When your shop performance is very poor, it’s possible all your FPM workers are busy just serving regular traffic. Handling a request takes so much time that all workers are continuously depleted by a small number of visitors. We highly recommend optimizing your shop for speed and a temporary upgrade to a bigger plan if this situation arises. Disabling the rate limit will not fix this problem but only change the error message from a Too many requests error to a timeout error.

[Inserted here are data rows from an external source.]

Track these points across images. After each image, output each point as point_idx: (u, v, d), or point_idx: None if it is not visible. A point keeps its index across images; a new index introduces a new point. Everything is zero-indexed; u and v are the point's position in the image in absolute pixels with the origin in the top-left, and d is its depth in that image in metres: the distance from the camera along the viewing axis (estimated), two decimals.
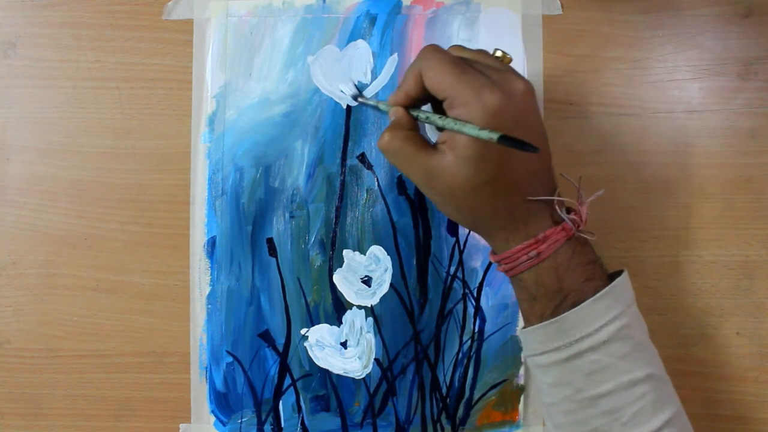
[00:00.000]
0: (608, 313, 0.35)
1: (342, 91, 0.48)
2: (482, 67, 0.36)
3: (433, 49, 0.37)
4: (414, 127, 0.39)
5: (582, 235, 0.37)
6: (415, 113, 0.39)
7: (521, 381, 0.48)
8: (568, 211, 0.38)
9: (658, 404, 0.35)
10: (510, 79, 0.36)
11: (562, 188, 0.38)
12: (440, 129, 0.40)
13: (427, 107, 0.41)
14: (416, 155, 0.37)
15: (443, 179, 0.36)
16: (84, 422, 0.50)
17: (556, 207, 0.37)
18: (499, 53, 0.40)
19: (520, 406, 0.48)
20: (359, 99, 0.48)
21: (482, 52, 0.39)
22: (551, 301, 0.36)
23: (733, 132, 0.48)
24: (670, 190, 0.48)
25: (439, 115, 0.37)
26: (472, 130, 0.34)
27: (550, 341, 0.36)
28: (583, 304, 0.35)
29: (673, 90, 0.49)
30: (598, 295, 0.35)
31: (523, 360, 0.48)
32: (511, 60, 0.40)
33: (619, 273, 0.38)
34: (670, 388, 0.37)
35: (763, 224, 0.48)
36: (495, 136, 0.32)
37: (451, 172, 0.36)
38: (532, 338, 0.38)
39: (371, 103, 0.47)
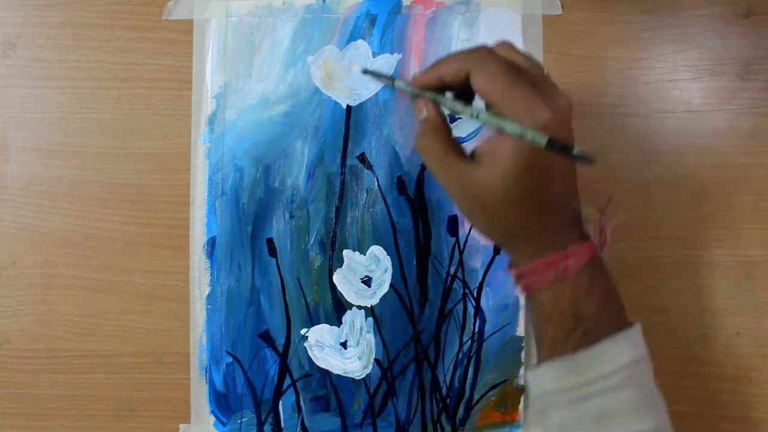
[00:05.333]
0: (622, 357, 0.35)
1: (351, 64, 0.47)
2: (532, 77, 0.35)
3: (488, 52, 0.36)
4: (449, 129, 0.38)
5: (603, 257, 0.37)
6: (440, 100, 0.37)
7: (521, 381, 0.48)
8: None
9: None
10: (557, 94, 0.35)
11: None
12: (453, 113, 0.37)
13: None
14: (455, 164, 0.36)
15: (480, 192, 0.35)
16: (84, 422, 0.50)
17: (584, 224, 0.37)
18: None
19: (520, 407, 0.48)
20: (368, 71, 0.46)
21: (529, 58, 0.37)
22: (565, 325, 0.36)
23: (733, 132, 0.48)
24: (670, 190, 0.48)
25: (474, 109, 0.35)
26: (514, 128, 0.33)
27: (561, 380, 0.36)
28: (597, 345, 0.35)
29: (673, 90, 0.49)
30: (613, 338, 0.35)
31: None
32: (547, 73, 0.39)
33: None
34: None
35: (763, 224, 0.48)
36: (543, 140, 0.31)
37: (489, 186, 0.35)
38: (542, 377, 0.37)
39: (384, 77, 0.43)
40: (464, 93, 0.37)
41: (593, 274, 0.36)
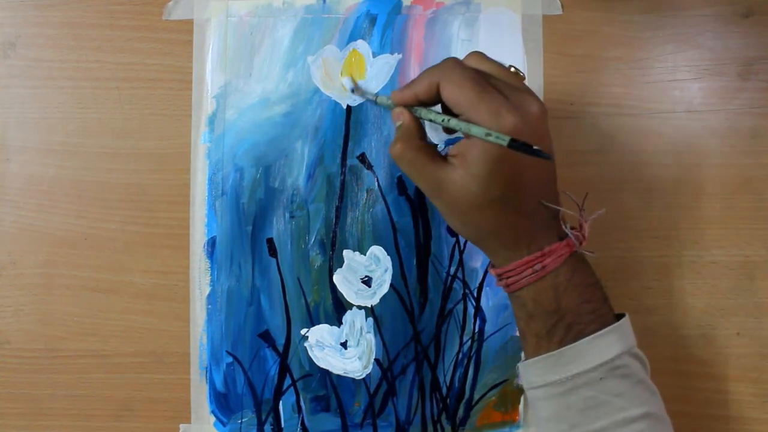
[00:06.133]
0: (608, 351, 0.35)
1: (343, 84, 0.48)
2: (501, 85, 0.36)
3: (455, 63, 0.37)
4: (424, 135, 0.39)
5: (583, 251, 0.38)
6: (417, 112, 0.39)
7: (521, 381, 0.48)
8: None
9: None
10: (527, 100, 0.36)
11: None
12: (445, 130, 0.39)
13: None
14: (427, 166, 0.37)
15: (451, 193, 0.36)
16: (84, 422, 0.50)
17: (561, 222, 0.37)
18: (512, 70, 0.39)
19: (520, 407, 0.48)
20: (356, 91, 0.47)
21: (500, 66, 0.38)
22: (548, 320, 0.37)
23: (733, 132, 0.48)
24: (670, 190, 0.48)
25: (444, 116, 0.37)
26: (479, 131, 0.34)
27: (547, 375, 0.36)
28: (582, 340, 0.36)
29: (673, 90, 0.49)
30: (599, 333, 0.36)
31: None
32: (524, 78, 0.39)
33: (621, 316, 0.38)
34: (668, 428, 0.37)
35: (763, 224, 0.48)
36: (504, 140, 0.32)
37: (459, 187, 0.36)
38: (531, 371, 0.38)
39: (370, 96, 0.47)
40: (448, 111, 0.38)
41: (573, 269, 0.37)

For debugging purposes, however, it could be helpful to disable the per‑IP connection limit for all IPs. With the following snippet in /data/web/nginx/http.ratelimit, it is possible to disable per‑IP rate limiting entirely by emitting an empty key for all requests:

map $request_uri $limit_conn_per_ip {
    default '';
}

Warning: Only use this setting for debugging purposes! Using this setting on production Hypernodes is highly discouraged, as your shop can be easily taken offline by a single IP using slow and/or flood attacks.

Exclude specific URLs from the per‑IP rate limiting mechanism

To exclude specific URLs from being rate‑limited, use the map $request_uri $limit_conn_per_ip you added above in /data/web/nginx/http.ratelimit and add/uncomment entries like:

map $request_uri $limit_conn_per_ip {
    default $limit_conn_per_ip_base;
    ~^/rest/V1/example-call/ '';
    ~^/elasticsearch\.php$ '';
    ~^/graphql$ '';
}

With these entries, the URLs */rest/V1/example-call/*, /elasticsearch.php, and /graphql are excluded from per‑IP limiting. The platform’s global limiter will use $limit_conn_per_ip implicitly. You can also combine this with a regular allowlist, as described above.

Debugging per‑IP rate limiting

Define a custom JSON log format that records the effective per‑IP key and enable it. Add the JSON log format in /data/web/nginx/http.ratelimit:

Ensure the log directory exists:

mkdir -p /data/web/log

Then configure the JSON log format and enable the access log:

log_format custom escape=json '{'
                                       '"time":"$time_iso8601", '
                                       '"remote_addr":"$remote_addr", '
                                       '"host":"$http_host", '
                                       '"request":"$request", '
                                       '"status":"$status", '
                                       '"request_time":"$request_time", '
                                       '"user_agent":"$http_user_agent", '
                                       '"limit_conn_per_ip":"$limit_conn_per_ip"'
                                     '}';
access_log /data/web/log/nginx-custom custom;

How to read it:

  • “limit_conn_per_ip” empty: per‑IP limiter disabled (allowlisted IP/CIDR or URL exclusion)

  • Rejections from the per‑IP limiter are logged to the error log, not the access log.

Inspect and correlate recent rejections with keys seen in the access log:

grep -E 'limiting (requests|connections)' /var/log/nginx/error.log | tail -n 50
tail -n 200 /data/web/log/nginx-custom | jq -r '. | "\(.remote_addr) \(.request) \(.limit_conn_per_ip)"' | tail -n 50

How to Serve a Custom Static Error Page to Rate Limited IP Addresses

If you would like to, you may serve a custom error page to IP addresses that are rate limited. Simply create a static HTML file in /data/web/public with any content that you wish to show to these rate-limited IP addresses. Furthermore, you need to create an Nginx configuration file called /data/web/nginx/server.custom_429 as well. The content of this file should be as follows:

error_page 429 /ratelimited.html;
location = /ratelimited.html {
    root /data/web/public;
    internal;
}

This snippet will serve a custom static file called ratelimited.html to IP addresses that are using too many PHP workers.

Warning: Only use a static (HTML) page, as creating a PHP script to render an error will be rate-limited as well, causing an endless loop.